In recent times, concerns of prolonged higher interest rates have begun to reverberate across the globe, leading to an upward trajectory in government-bond yields. Notably, the ten-year Treasury yields in the United States have surged to approximately 4.7%, marking their highest level since 2007. Simultaneously, the Bank of Japan has escalated its bond purchases to cap yields, while in Europe, on October 4th, the yield on ten-year German Bunds exceeded 3% for the first time in over a decade. Italy, one of the European Union’s most indebted member states, faces yields of nearly 5%—the highest since the euro zone’s sovereign-debt crisis in 2012. This situation raises concerns about Italy’s spending plans and their sustainability.
Over the past 15 months, the euro zone has grappled with surging inflation, prompting the European Central Bank (ECB) to increase interest rates by 4.5 percentage points. Despite this battle against inflation, public spending in several major European countries has continued to expand significantly, initially aimed at aiding citizens’ recovery from lockdowns and energy crises. However, as these shocks have diminished, budget deficits remain substantial. France anticipates a budget shortfall of nearly 5% of GDP this year, followed by 4.4% in the next. Italy, on the other hand, plans to maintain a deficit of 5.3% this year and 4.3% in 2024, despite expecting an injection of nearly €70 billion ($74 billion) from the EU’s common pandemic-recovery fund.
Italy’s precarious fiscal position is compounded by its sluggish economic growth, projected to remain below 1% this year, and its colossal debt burden, with net public debt reaching 144% of GDP in 2022. Excessive deficits and soaring interest rates could render Italy’s debt unmanageable, posing a severe threat.
Investors are well aware of these risks, leading to a premium for lending to Italy compared to lending to Germany. When Italy’s government unveiled its budget plans on September 27th, the yield-spread duly increased. Unless spending is reined in, Italy’s leadership under Giorgia Meloni is on a collision course with the European Commission, the central bank, and investors. Ideally, Italy would adhere to the EU’s fiscal rules designed to safeguard its public finances. However, these rules are viewed as unrealistic, with expectations of Italy achieving a debt-to-GDP target of 60% over a specified time frame being deemed impractical. Despite efforts to overhaul these rules, conservative northern EU countries remain reluctant to compromise, resulting in a standstill.
Even with improved regulations, enforcing them presents another challenge. Past experience indicates that national governments often sidestep Brussels’ rules to avoid upsetting their constituents. Consequently, Italy remains vulnerable to discipline from investors and the ECB. The central bank’s role is now more transparent than during the depths of the euro zone’s debt crisis, with commitments to purchase government debt if spreads become uncontrollable. However, the ECB’s focus is primarily on preventing unwarranted spread increases rather than directly managing interest rates—an issue confronting Italy. Furthermore, having been an active buyer of government bonds during the pandemic, the ECB is soon to decide on reducing its holdings, potentially diminishing demand for Italian bonds.

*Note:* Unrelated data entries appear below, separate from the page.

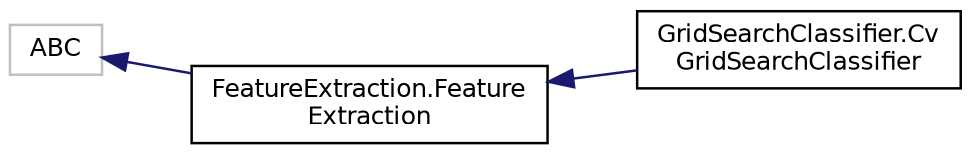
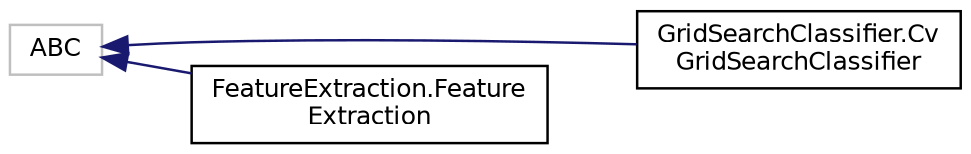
  digraph {
    rankdir=LR
    node [color=black fillcolor=white fontname=Helvetica fontsize=10 shape=record style=filled]
    edge [color=midnightblue dir=back fontname=Helvetica fontsize=10 labelfontname=Helvetica labelfontsize=10 style=solid]
    n1 [color=grey75 height=0.2 label=ABC width=0.4]
    n2 [height=0.2 label="GridSearchClassifier.Cv\lGridSearchClassifier" width=0.4]
    n3 [height=0.2 label="FeatureExtraction.Feature\lExtraction" width=0.4]
-   n3 -> n2
+   n1 -> n2
    n1 -> n3
  }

The stage is set for further market turbulence. While Ms. Meloni’s government may choose to rein in spending proactively, it is more likely that external pressures, such as nervous investors and rising borrowing costs, will eventually compel corrective action. A reckoning with reality seems inevitable; the only question is how dramatic the situation must become before significant changes are made.